The first real clash of the weekend pops up next – go and laugh at Fall Out Boy on the Main Stage or head off for Kate Nash to see what all the fuss is about. Nash wins of course and completely packs the Carling tent. Line-up organisers obviously hadn’t forecasted her success and the sheer amount of people somewhat spoils what could have been a special, intimate show. As it is, Nash is difficult to hear above the bubbling chatter of the crowd until The Song That Everyone Knows for the first big singalong of the weekend. But the really important song here is “Birds”, which is either irritating or beautiful depending on your point of view. I’m an unloved cynic. I think it’s utter tosh. But if it’s successful Nash will be unstoppable having cornered both the break-up and the loved-up couples market. It’s an ominous thought.

The only British bands on the Main Stage today are both Welsh, the second of which are Lostprophets.

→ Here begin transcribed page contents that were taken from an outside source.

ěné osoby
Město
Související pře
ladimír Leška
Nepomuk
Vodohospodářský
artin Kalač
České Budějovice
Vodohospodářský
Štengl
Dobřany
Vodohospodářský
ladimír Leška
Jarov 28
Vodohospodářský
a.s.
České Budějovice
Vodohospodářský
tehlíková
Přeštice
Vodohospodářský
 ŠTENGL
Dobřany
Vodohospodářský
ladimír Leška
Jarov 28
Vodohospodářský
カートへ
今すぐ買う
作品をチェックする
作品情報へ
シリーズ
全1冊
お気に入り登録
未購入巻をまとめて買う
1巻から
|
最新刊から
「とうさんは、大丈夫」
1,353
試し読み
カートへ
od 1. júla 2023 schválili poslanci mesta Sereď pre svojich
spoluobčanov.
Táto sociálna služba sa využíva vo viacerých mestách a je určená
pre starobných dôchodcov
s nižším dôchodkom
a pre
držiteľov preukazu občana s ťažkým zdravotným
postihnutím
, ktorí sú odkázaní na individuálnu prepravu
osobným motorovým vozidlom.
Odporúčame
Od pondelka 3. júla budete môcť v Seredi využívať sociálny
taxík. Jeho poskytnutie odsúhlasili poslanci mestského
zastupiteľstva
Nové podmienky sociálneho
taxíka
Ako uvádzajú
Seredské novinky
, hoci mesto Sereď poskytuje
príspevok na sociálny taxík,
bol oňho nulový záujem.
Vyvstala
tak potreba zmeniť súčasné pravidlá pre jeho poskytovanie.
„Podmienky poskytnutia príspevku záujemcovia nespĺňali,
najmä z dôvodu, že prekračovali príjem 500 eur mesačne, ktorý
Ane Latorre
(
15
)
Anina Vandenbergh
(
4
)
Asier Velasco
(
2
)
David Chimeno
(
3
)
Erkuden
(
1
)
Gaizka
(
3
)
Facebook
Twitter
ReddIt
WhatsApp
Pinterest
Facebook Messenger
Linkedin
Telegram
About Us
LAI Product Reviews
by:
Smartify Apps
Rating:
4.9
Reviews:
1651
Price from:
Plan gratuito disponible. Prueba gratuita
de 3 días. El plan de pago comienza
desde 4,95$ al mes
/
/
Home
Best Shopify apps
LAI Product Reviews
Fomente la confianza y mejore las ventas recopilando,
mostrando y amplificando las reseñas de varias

They play the festival game superbly, playing the hits and the hits only, with Ian Watkins padding out the set with entertaining banter. The lack of depth to their emo tinged rock is forgotten by set closer “Burn Burn”.

We’re getting to the really good stuff now, CSS are on in the NME tent and are great fun live as ever. Lovefoxx however seems distracted, possibly by her beau Simon from Klaxons who is watching from the side of the stage. It’s still a riot though, with ‘Off The Hook’ particularly shining out.

LCD Soundsystem do nothing for me so it’s a beer and a mingle before tonight’s NME tent headliners Klaxons. Singer Jamie Reynolds is on crutches after breaking his leg in a stage-diving accident but not even that can stop Klaxons tonight. Having been pigeon-holed as “new rave” by the genre-trigger-happy NME last year it is clear tonight more than ever that Klaxons have outgrown that tag. All the hits are present as well as set highlight, the Grace cover “It’s Not Over Yet”. Leeds goes mental throughout. Klaxons have evolved into a properly big band. Don’t be surprised to see them headlining festivals in a couple of years.